■ **Directions for this task**
Within the entries below, find each line containing the word "easy" and copy it.

Dataset entries
>>>
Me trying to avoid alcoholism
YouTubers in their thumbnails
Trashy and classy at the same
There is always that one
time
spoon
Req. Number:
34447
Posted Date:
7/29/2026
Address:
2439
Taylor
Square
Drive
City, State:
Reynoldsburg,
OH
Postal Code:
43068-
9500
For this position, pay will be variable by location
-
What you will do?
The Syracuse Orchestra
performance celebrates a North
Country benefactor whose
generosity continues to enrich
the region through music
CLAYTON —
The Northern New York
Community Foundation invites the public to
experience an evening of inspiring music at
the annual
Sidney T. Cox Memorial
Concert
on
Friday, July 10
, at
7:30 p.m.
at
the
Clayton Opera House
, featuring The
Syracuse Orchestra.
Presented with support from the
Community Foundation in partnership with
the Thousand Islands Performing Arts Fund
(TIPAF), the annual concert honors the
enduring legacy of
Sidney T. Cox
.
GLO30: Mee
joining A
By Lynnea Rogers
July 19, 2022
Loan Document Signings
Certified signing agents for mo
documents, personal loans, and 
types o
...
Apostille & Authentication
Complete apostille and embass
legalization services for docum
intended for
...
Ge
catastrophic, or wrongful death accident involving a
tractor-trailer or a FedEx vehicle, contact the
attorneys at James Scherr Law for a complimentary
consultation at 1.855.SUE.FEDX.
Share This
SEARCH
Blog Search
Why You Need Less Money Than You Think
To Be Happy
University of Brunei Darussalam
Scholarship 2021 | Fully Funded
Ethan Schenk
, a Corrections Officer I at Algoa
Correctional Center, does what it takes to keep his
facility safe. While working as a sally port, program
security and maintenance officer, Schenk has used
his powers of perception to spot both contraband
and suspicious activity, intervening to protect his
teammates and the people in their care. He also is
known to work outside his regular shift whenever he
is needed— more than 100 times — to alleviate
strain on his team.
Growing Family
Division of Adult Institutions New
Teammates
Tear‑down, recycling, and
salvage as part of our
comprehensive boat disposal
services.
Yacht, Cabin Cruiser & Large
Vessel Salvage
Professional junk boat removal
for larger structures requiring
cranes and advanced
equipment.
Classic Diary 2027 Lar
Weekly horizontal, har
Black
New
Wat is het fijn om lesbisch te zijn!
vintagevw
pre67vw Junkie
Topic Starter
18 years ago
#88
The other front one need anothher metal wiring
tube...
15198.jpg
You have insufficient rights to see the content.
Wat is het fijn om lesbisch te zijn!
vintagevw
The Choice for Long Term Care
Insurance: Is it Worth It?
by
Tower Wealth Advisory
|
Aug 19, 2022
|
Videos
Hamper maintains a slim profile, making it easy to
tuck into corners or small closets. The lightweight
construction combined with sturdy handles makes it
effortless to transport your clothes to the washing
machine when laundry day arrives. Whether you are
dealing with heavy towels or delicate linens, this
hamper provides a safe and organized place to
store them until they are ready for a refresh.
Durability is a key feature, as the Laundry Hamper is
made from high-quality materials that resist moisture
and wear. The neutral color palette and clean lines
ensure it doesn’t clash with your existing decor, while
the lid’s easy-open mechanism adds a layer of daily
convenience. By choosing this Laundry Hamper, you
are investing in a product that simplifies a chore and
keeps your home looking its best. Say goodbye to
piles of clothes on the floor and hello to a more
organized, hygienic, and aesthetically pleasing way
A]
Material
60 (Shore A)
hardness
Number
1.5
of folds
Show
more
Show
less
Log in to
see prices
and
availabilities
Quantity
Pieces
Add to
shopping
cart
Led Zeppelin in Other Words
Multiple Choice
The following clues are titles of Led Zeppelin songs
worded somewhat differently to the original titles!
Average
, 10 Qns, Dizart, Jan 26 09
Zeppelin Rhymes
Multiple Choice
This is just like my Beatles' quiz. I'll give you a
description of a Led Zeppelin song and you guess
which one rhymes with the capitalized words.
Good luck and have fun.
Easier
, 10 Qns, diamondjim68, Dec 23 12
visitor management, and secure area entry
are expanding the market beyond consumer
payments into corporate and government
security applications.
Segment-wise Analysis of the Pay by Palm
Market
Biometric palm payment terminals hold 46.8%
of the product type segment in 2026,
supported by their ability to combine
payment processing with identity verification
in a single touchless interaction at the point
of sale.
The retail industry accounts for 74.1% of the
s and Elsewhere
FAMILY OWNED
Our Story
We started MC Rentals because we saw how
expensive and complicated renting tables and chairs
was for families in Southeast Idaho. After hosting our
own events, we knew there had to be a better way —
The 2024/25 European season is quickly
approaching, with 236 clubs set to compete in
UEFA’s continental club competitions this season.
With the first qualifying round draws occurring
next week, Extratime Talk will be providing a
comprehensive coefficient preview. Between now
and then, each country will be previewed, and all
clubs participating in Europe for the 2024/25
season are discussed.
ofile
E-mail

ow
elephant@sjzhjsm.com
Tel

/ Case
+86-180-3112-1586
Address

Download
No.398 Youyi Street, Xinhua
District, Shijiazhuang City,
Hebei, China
<<<
■ **Exercise solution**
Hamper maintains a slim profile, making it easy to
the lid’s easy-open mechanism adds a layer of daily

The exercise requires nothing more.